_Input data_:
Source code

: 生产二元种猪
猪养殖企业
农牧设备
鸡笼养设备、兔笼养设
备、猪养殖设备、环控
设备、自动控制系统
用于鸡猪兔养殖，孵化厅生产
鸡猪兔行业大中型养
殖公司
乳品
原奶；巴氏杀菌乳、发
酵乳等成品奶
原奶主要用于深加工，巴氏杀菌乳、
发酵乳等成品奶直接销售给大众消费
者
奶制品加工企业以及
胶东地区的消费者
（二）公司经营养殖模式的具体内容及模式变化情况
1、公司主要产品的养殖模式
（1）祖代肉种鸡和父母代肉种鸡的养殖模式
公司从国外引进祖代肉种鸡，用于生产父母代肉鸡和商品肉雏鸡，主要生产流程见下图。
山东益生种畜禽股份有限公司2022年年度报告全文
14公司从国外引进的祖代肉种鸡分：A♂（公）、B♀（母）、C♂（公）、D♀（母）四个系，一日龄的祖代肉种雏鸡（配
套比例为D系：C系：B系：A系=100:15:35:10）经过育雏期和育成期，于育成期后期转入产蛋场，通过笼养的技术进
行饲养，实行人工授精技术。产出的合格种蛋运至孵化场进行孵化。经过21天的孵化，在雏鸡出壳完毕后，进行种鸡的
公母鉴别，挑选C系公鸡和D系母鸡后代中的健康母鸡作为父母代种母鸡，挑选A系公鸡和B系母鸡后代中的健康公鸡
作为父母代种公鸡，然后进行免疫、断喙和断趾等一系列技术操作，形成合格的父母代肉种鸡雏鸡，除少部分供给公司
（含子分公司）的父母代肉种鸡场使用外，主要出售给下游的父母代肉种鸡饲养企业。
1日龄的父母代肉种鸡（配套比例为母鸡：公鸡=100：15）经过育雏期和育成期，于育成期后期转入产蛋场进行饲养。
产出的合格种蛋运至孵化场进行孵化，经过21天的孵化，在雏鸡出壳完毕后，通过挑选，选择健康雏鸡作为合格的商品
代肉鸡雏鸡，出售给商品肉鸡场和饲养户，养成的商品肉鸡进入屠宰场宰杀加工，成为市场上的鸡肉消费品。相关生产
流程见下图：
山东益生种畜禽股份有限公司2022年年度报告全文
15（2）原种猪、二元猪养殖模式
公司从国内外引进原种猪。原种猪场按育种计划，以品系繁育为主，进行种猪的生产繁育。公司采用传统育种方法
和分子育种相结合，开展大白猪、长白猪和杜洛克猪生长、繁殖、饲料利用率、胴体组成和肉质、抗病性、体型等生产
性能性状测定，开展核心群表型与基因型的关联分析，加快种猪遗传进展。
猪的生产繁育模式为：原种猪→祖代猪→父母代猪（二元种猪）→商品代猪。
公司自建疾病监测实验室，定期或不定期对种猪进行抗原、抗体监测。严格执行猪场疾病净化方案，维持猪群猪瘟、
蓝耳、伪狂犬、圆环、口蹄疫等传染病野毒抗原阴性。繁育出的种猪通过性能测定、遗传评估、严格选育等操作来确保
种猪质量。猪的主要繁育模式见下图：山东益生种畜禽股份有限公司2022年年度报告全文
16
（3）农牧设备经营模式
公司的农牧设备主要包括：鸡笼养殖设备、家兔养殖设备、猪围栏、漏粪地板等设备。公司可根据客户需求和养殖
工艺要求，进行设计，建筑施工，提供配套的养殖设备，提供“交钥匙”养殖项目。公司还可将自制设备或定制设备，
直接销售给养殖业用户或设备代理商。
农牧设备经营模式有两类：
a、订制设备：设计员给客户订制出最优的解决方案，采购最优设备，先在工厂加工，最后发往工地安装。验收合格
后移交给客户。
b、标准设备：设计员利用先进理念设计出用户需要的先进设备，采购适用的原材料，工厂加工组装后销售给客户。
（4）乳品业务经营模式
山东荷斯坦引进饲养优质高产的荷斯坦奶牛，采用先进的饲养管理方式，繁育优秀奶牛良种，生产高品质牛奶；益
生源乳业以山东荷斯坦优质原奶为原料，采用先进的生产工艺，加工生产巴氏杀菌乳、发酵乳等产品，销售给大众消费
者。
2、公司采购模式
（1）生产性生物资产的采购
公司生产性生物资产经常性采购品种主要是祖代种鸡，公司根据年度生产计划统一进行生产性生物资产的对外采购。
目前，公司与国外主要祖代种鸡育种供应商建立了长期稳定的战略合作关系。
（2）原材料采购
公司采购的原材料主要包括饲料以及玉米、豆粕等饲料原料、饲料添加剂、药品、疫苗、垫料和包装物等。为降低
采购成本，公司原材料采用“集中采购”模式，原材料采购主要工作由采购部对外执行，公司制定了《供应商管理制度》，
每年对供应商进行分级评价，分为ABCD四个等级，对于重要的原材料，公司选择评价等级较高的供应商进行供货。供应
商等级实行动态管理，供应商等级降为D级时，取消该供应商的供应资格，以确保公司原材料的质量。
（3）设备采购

_Your assignment_: Count the lines in the items above that contain the string "经过育雏期和育成期". Give only the number.

_Answer_: 2